Exercise details: Below is a listing; write it out exactly and drop any images from it.

Information supplied:
◆ ◆ ◆ ◆ ◆
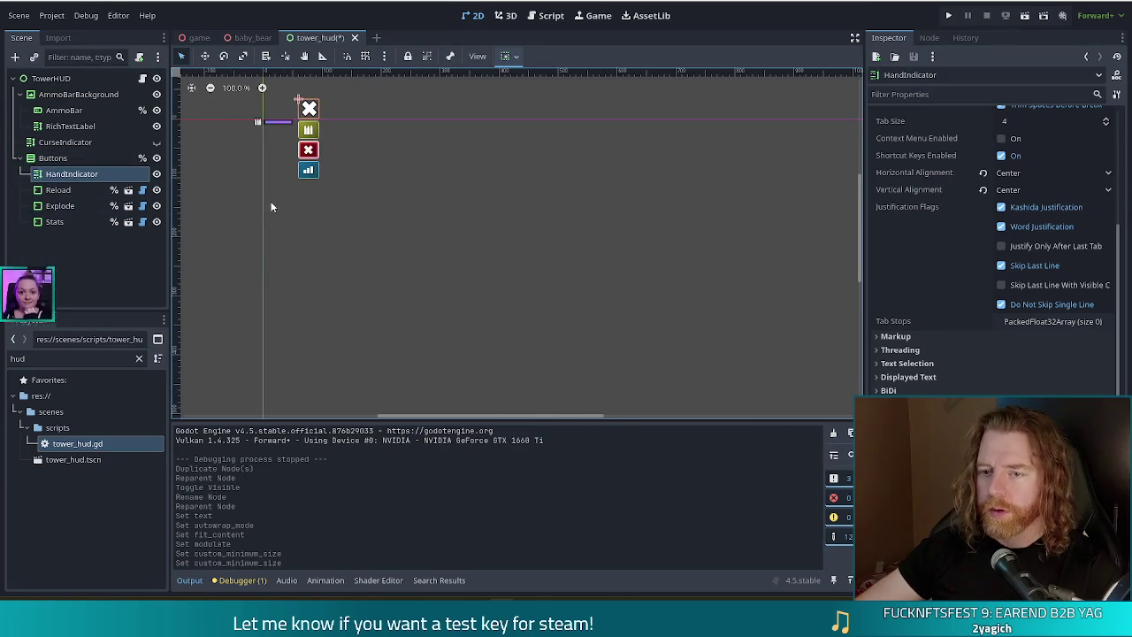
left_click_drag(392, 252, 533, 313)
scroll(533, 314, "up", 6)
scroll(564, 204, "up", 3)
left_click(710, 288)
◆ ◆ ◆ ◆ ◆
Answer below:
left_click_drag(392, 252, 533, 313)
scroll(533, 314, "up", 6)
scroll(564, 204, "up", 3)
left_click(710, 288)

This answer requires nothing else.